Für die ersten neun Monate des Geschäftsjahrs resultiert damit ein Gewinn von CHF 275 Millionen bei einem Anstieg des NAV von 12.8 Prozent.

Operative Erfolge als Grundlage für hohe Bewertungen

Die beiden privaten Unternehmen Swixx BioPharma und ConnectRN schlossen im Berichtsquartal Finanzierungsrunden mit neuen Investoren ab. Vor dem Hintergrund der sehr erfolgreichen operativen Entwicklung der Unternehmen führten diese zu einer Höherbewertung der beiden Beteiligungen von insgesamt CHF 72 Millionen.

Swixx BioPharma gab die Unterzeichnung einer Vereinbarung für den exklusiven Vertrieb der verschreibungspflichtigen Medikamente von Sanofi in Osteuropa bekannt. Das Unternehmen erwartet dadurch 2022 eine Verdoppelung des Umsatzes auf mehr als EUR 600 Millionen und wird sein Team auf rund 900 Mitarbeiterinnen und Mitarbeiter aufstocken.

ConnectRN, die digitale Vermittlungsplattform für Pflegepersonal in den USA, steigerte 2021 den Umsatz organisch um mehr als 240 Prozent und erwartet weiteres Wachstum im laufenden Jahr.

Weiter wird BioShin, ein chinesisches Tochterunternehmen der börsenkotierten Biohaven Pharmaceuticals, im Zuge der angekündigten strategischen Partnerschaft von Biohaven mit Pfizer vollumfänglich durch Biohaven übernommen. HBM Healthcare Investments wird bei Vollzug der Transaktion für ihre Beteiligung an BioShin in Höhe von USD 8 Millionen Aktien von Biohaven im Gegenwert von rund USD 23 Millionen erhalten.

Valo Health vermeldete, dass die im Juni unterzeichnete Fusionsvereinbarung mit Khosla Ventures Acquisition Co. im gegenseitigen Einvernehmen aufgelöst wurde. Dementsprechend wurde der Wert der Beteiligung wieder auf den ursprünglichen Einstandswert reduziert.

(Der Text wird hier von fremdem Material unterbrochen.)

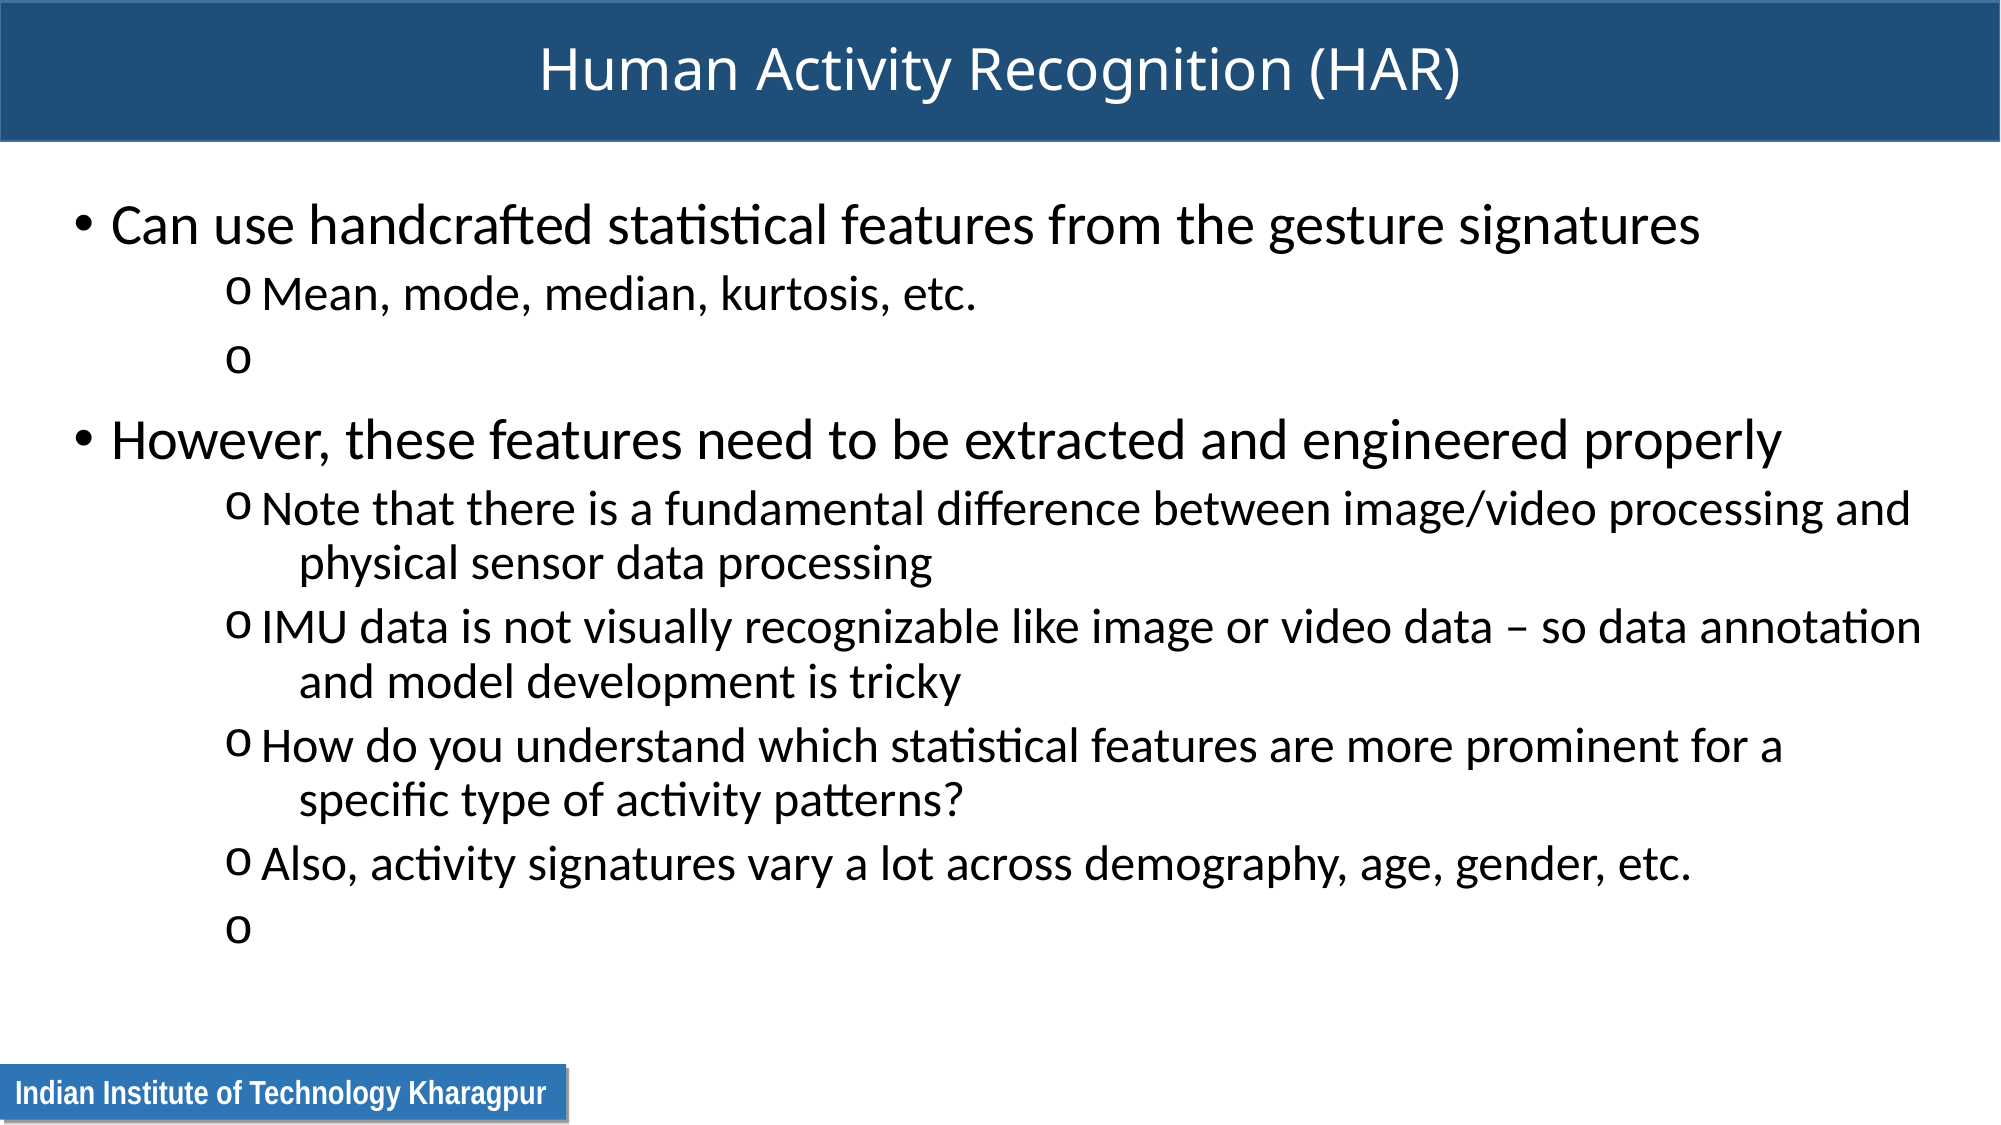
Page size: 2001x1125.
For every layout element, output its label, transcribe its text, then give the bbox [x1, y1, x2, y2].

title Human Activity Recognition (HAR) [0, 1, 2000, 141]
list Can use handcrafted statistical features from the gesture signatures Mean, mode, median, kurtosis, etc. However, these features need to be extracted and engineered properly Note that there is a fundamental difference between image/video processing and physical sensor data processing IMU data is not visually recognizable like image or video data – so data annotation and model development is tricky How do you understand which statistical features are more prominent for a specific type of activity patterns? Also, activity signatures vary a lot across demography, age, gender, etc. [58, 186, 1954, 1065]
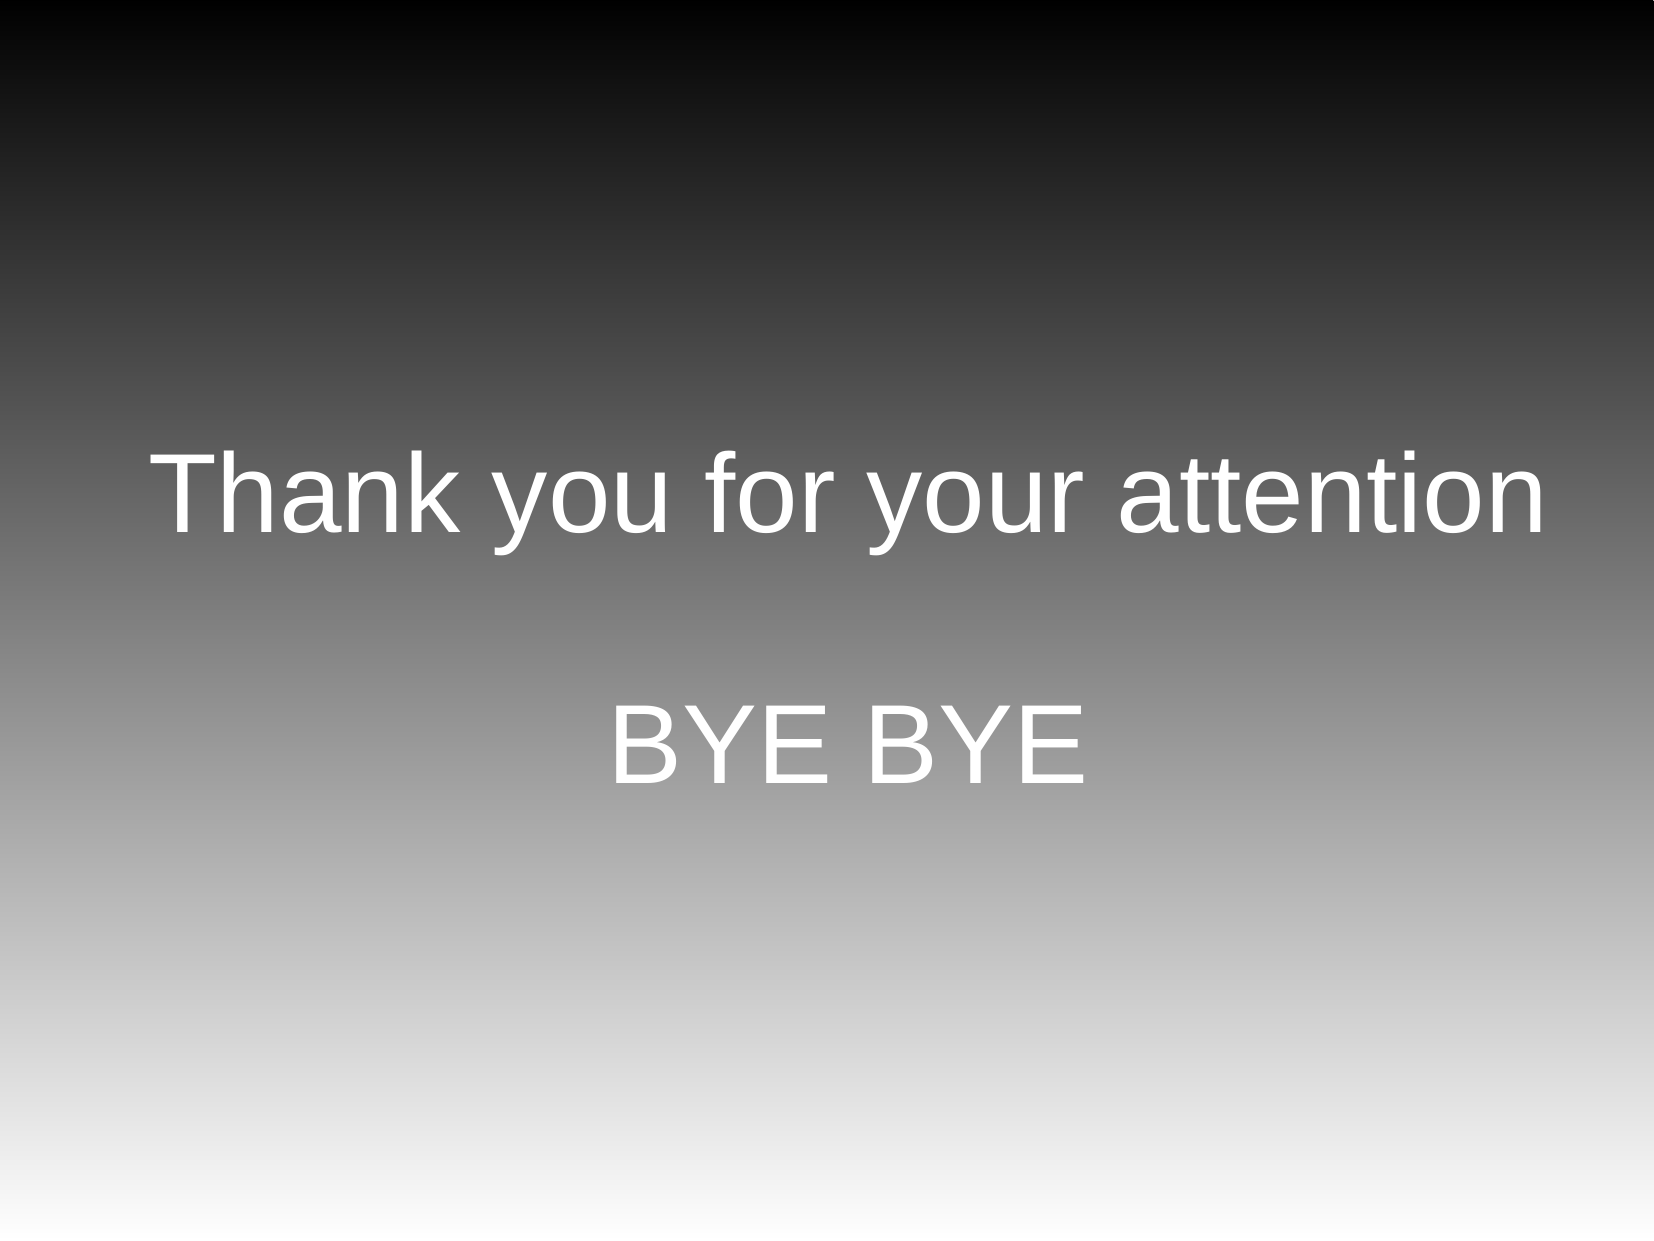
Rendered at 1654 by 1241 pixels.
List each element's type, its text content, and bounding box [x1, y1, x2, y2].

title Thank you for your attention BYE BYE [103, 431, 1593, 808]
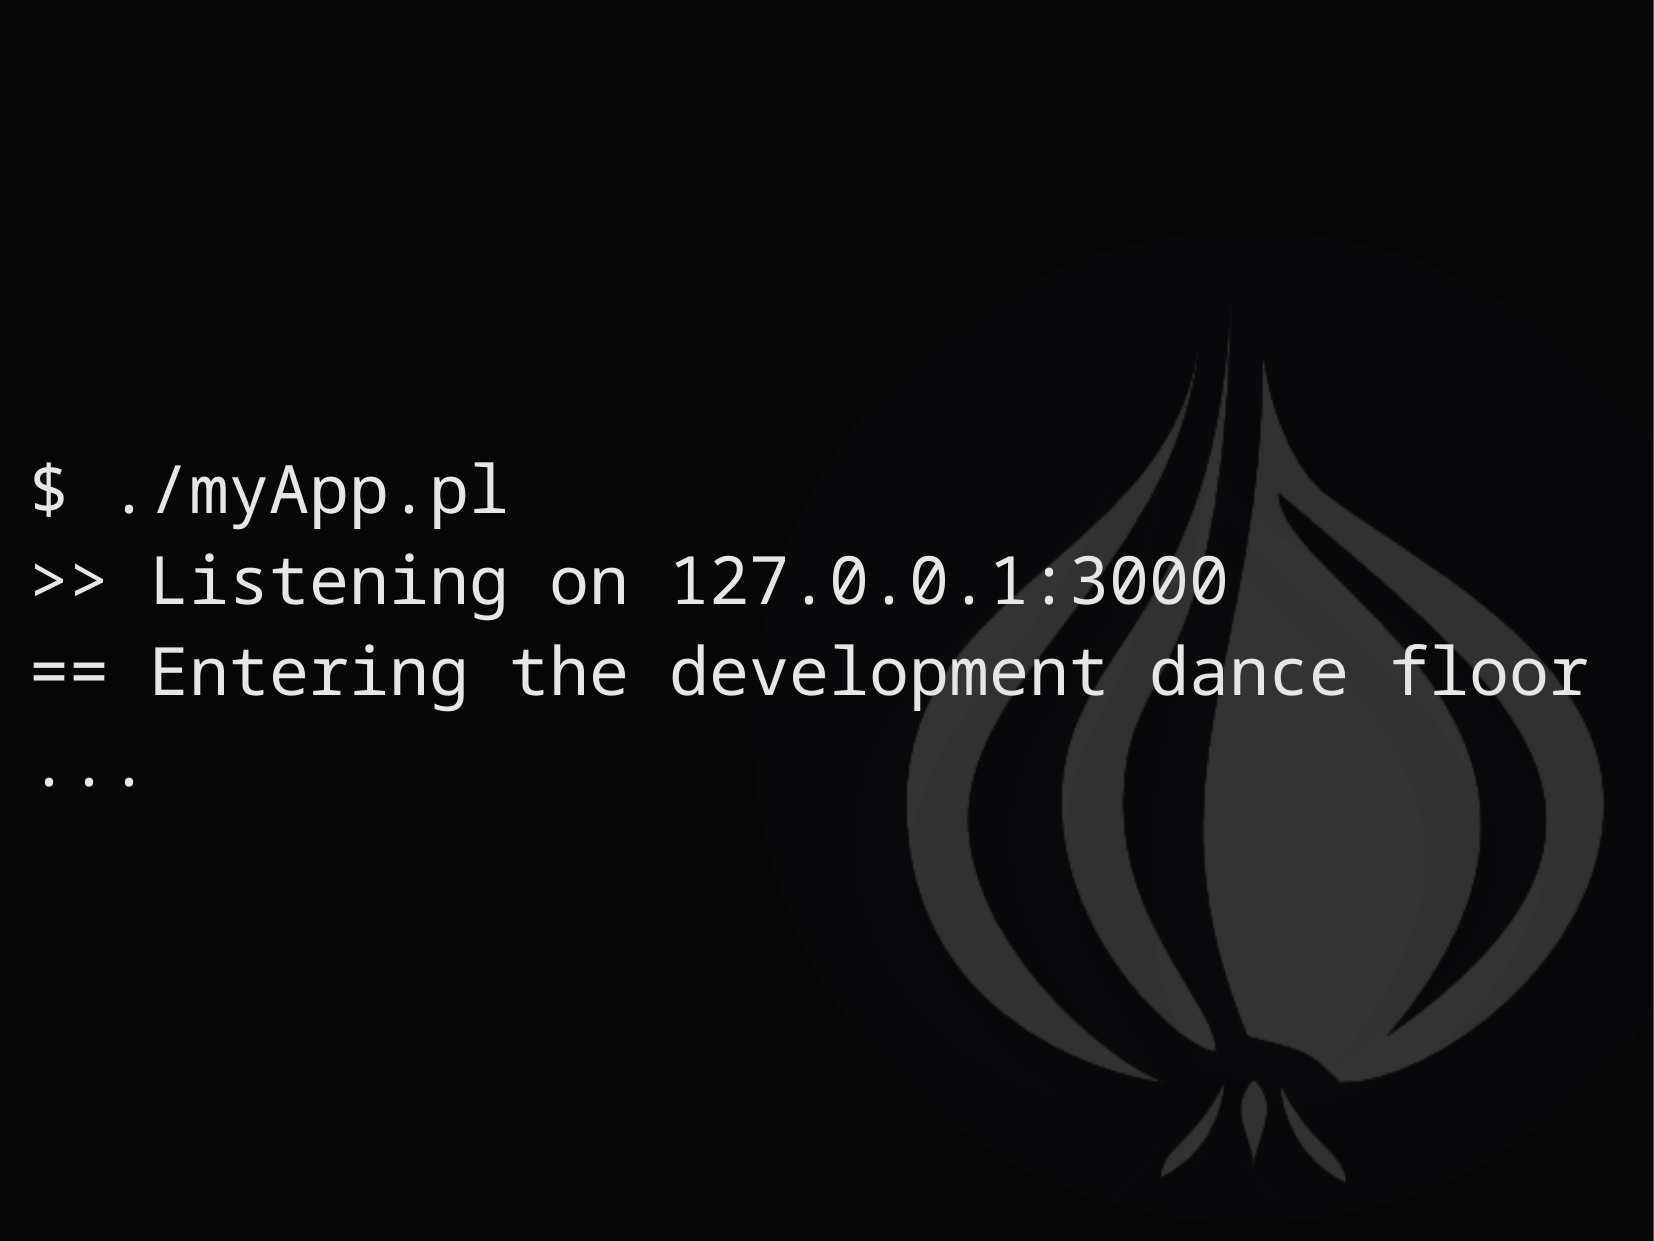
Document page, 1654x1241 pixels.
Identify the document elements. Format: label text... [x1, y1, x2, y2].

subtitle $ ./myApp.pl >> Listening on 127.0.0.1:3000 == Entering the development dance floor ... [29, 214, 1625, 1034]
picture [0, 0, 1654, 1241]
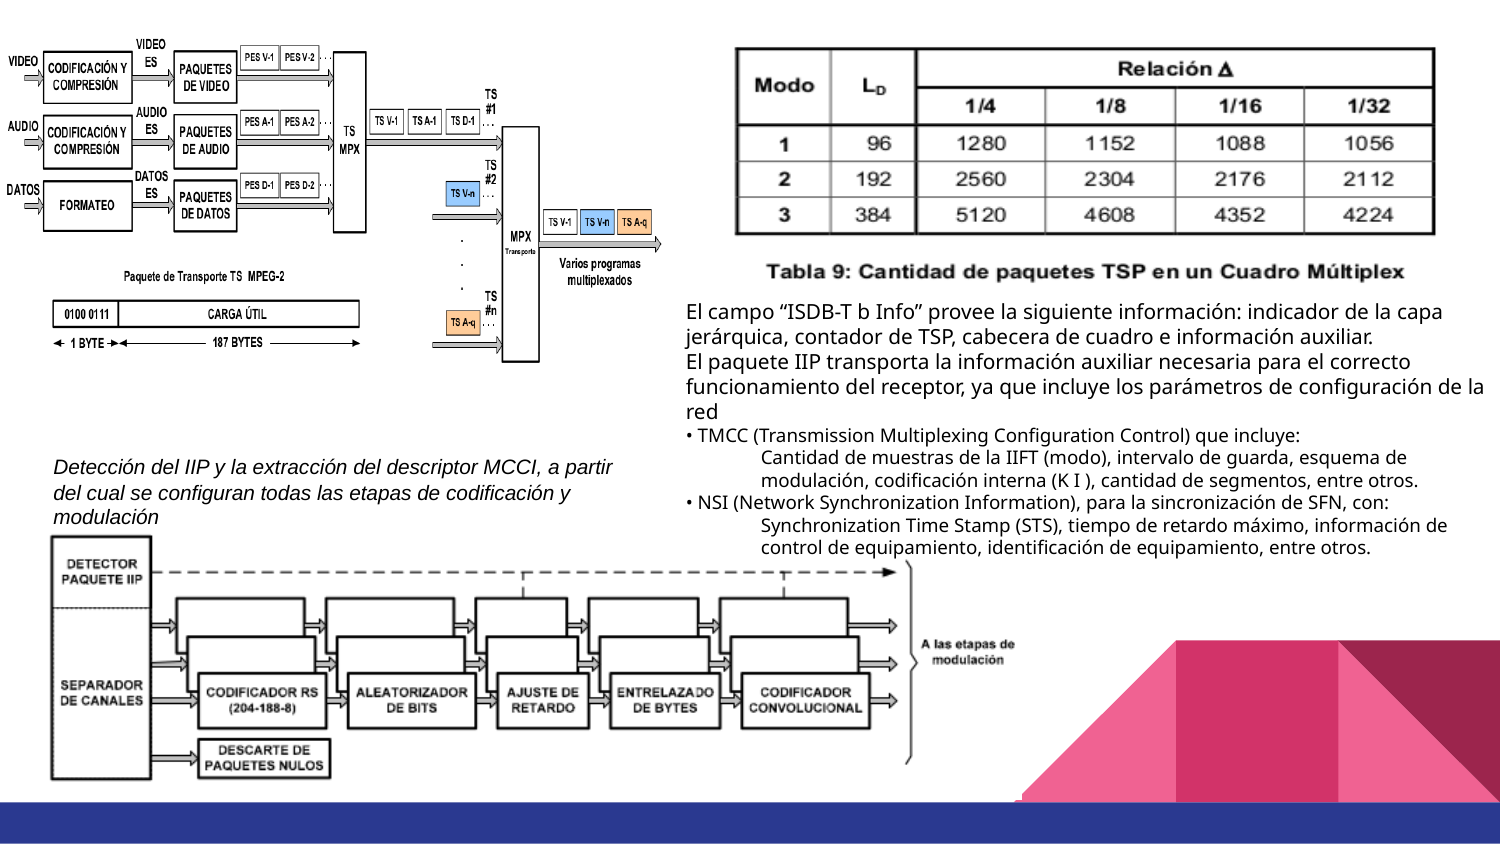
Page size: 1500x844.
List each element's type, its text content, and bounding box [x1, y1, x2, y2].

Cathay Biotech widersetzt sich rückläufigem Aktienmarkt

Bei den börsenkotierten, ehemals privaten Unternehmen stach insbesondere die erfreuliche Kursentwicklung der chinesischen Cathay Biotech hervor. Die Marktkapitalisierung dieses in der synthetischen Biologie führenden Unternehmens stieg im Berichtsquartal um knapp einen Fünftel auf über CHF 11 Milliarden und kompensierte dadurch den erheblichen marktbedingten Kursrückgang der übrigen aus dem Portfolio der privaten Unternehmen stammenden börsenkotierten Beteiligungen.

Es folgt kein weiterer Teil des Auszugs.